A semi-automated, GIS-based framework for the mapping of supraglacial hydrology

Supraglacial drainage networks play an integral role in both glacier dynamics and run-off timing, and mapping them provides insight into their role in glacial systems. Here we present a reproducible approach for semi-automated mapping of supraglacial hydrologic features, which complements existing work in automated and manual mapping by providing clear definitions for identification of features. This framework uses a digital terrain model (DTM) to identify potential flow routes on the glacier surface, which are then classified using a set of standardized rules based on the DTM and an orthomosaic. We found that the normalized difference water index calculated from digital imagery was influenced by image brightness and introduce a new approach using average RGB values to correct for this.
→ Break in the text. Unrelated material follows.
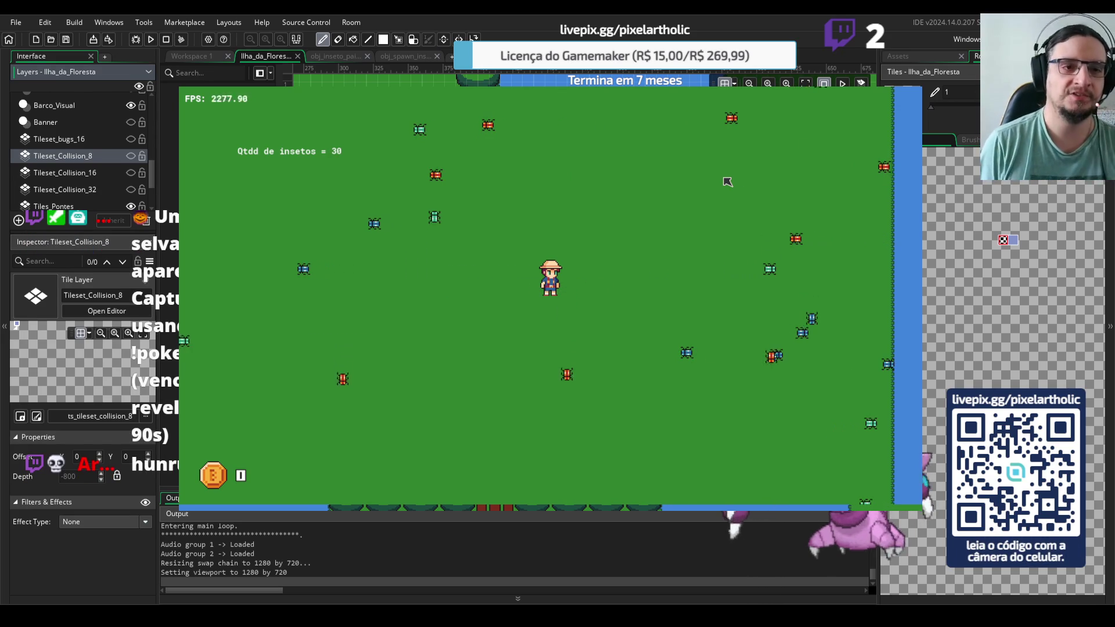
pyautogui.press('Right')
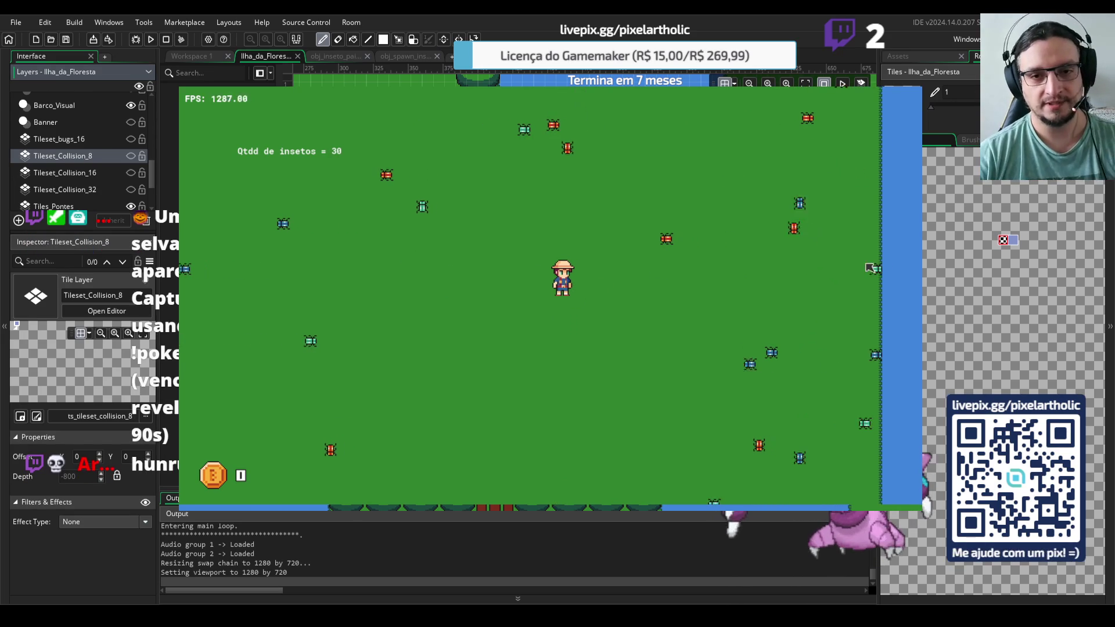
pyautogui.press('Left')
# Roam the meadow right and back swinging the net, then head down along the shore
pyautogui.press('Right')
Using this framework we mapped supraglacial drainage networks at Naluday and Thores Glacier, Canada. The framework was easier to implement with high-resolution (0.5 m) imagery and DTMs, compared to data with lower resolution (10 m), due to the increased detail in topography and feature boundaries at high-resolution. Lower-resolution data captured larger streams (>2 pixels wide), however, indicating that the framework can still be used at this resolution. Mapping supraglacial hydrology using standardized methods opens possibilities for investigating many questions relating to changes in supraglacial hydrology over time.